I was loosely circumcised and have inner foreskin over halfway down my average sized shaft. The hair on my shaft reaches up almost halfway to meet the inner foreskin.

I was lurking on another site where they were discussing this last year, and several posters mentioned their confusion about what how hairy a hairy shaft was. My curiosity got the better of me, and I thought I would answer the question based on my own experience.

I waited a couple of weeks to let the (normally shaved) hair grow. My experiment consisted of achieving an erection, marking in felt pen the line around the shaft where the shaft skin meets the abdomen / scrotum at a neutral tension.
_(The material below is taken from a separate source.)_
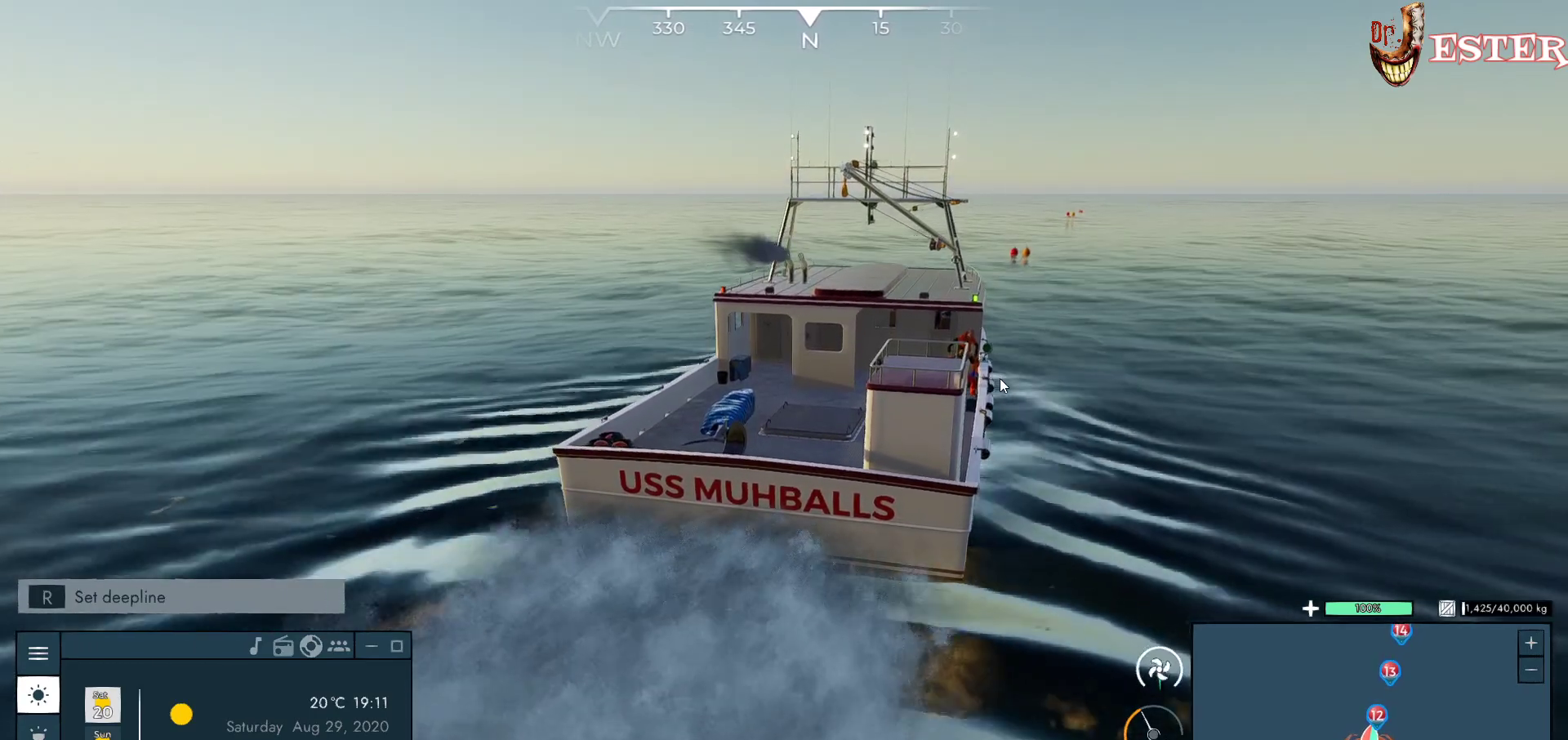
{"keys": [], "mouse": [], "events": [[300, "a", "up"]]}
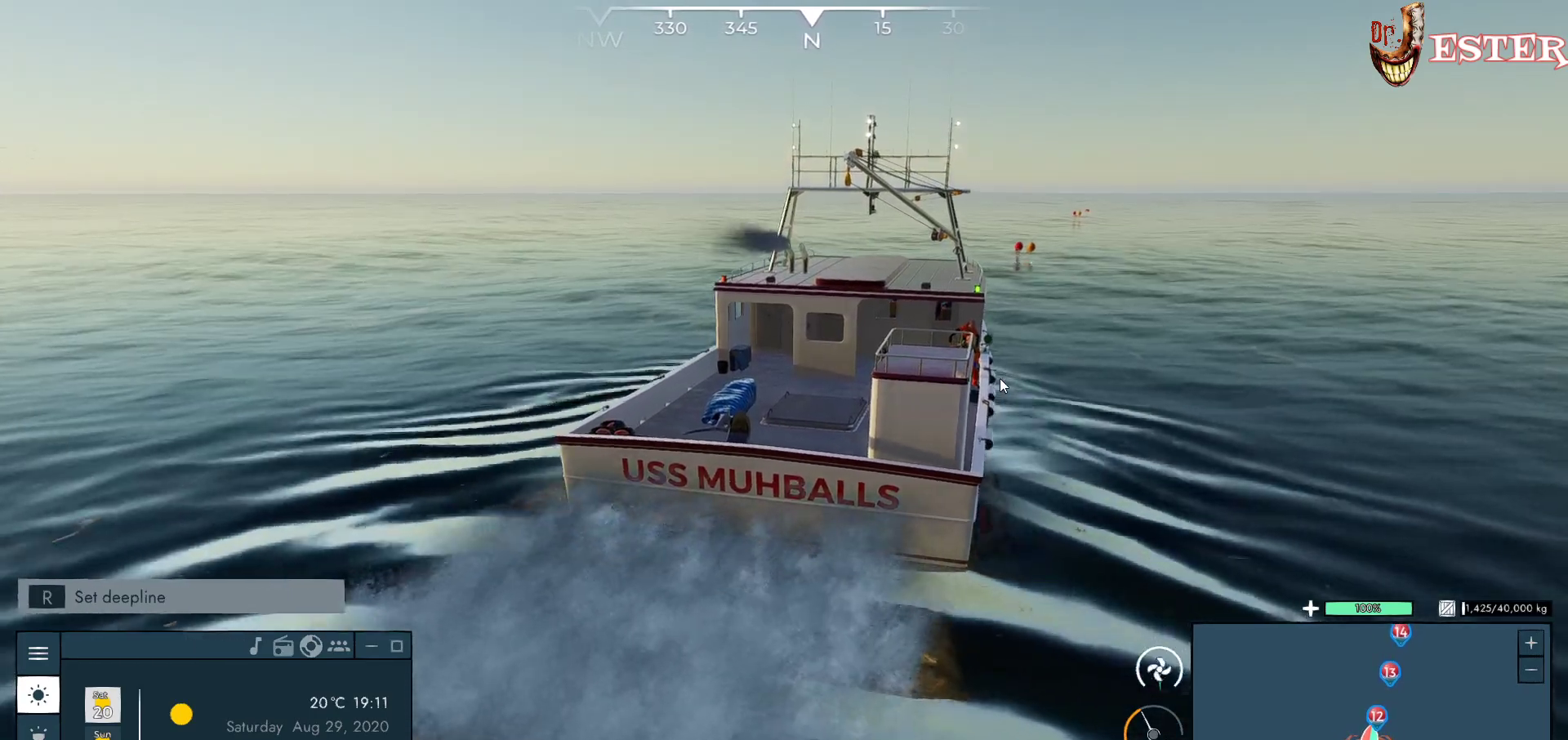
{"keys": ["d"], "mouse": [], "events": [[367, "d", "down"]]}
After the erection subsided, I could still tell where the shaft skin was. (Men may wish to stop reading here) I then proceeded to pluck all the hairs on the shaft side of the line, and keep a tally as I got to each 'ten' count. In total, I counted more the 400 (four hundred) individual hairs that would be on the shaft during arousal.

Other than an average amount of body hair, and only sprinkled back / shoulder hair, I would consider myself to be of average Caucasian hairiness based on locker room observations.

Caused by circumcision? Typical? I don't know.


----------



## njeb (Sep 10, 2002)

Hmmmmmm......I have a question for our male posters: could hair on the shaft be natural for some men? I have read about this being a complication of circumcision, but I know that some men are naturally very hairy, especially Caucasian men. For these individuals, couldn't they have hair on the shaft even if intact? I guess I need to go to a nude beach in Europe and see for myself!


----------



## LeosMama (Sep 6, 2005)

Njeb!


----------



## njeb (Sep 10, 2002)

Quote:


Originally Posted by *LeosMama*







Njeb!









Off-topic, I have been to clothes-optional events before, and it wasn't the mass orgy that people against nudity seem to think it would be. In fact, there was a lot less staring at each others' bodies than at regular events. Of course, it helped that most of us were overweight and middle-aged.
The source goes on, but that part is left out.